[[ Source material open ]]

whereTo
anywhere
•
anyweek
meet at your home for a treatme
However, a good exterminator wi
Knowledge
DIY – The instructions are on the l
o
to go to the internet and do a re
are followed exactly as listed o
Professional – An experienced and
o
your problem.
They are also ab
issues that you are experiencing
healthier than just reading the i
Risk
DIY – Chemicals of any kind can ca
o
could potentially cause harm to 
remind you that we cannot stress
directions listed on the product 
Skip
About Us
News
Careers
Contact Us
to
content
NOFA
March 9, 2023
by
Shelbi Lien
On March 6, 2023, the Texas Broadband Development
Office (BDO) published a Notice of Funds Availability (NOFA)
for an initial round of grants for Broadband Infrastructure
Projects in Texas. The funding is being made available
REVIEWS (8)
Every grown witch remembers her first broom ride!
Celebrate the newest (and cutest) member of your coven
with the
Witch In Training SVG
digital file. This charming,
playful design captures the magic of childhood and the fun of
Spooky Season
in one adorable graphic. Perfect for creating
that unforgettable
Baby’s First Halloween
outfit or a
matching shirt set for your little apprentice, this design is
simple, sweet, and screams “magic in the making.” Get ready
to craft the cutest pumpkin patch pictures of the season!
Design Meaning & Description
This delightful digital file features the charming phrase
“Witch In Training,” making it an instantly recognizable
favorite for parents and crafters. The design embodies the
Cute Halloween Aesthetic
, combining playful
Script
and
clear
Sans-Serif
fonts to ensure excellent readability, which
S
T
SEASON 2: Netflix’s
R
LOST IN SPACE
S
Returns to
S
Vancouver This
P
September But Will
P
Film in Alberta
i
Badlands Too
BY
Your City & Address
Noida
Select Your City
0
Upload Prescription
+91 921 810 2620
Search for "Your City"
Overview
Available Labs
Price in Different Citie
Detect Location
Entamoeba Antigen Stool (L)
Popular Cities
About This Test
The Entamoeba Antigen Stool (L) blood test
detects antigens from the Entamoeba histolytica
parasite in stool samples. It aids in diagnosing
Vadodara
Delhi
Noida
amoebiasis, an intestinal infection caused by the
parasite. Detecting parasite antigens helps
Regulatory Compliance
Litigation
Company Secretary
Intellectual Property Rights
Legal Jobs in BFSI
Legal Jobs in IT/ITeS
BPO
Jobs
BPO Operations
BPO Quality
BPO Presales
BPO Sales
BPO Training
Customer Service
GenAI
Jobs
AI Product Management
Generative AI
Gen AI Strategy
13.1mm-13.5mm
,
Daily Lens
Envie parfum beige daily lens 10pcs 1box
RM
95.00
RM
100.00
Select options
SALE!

[[ Source material closed ]]

• **Task item**:
Check the listing above for lines containing the string "Halloween", and copy each one.

• **Expected answer**:
Baby’s First Halloween
Cute Halloween Aesthetic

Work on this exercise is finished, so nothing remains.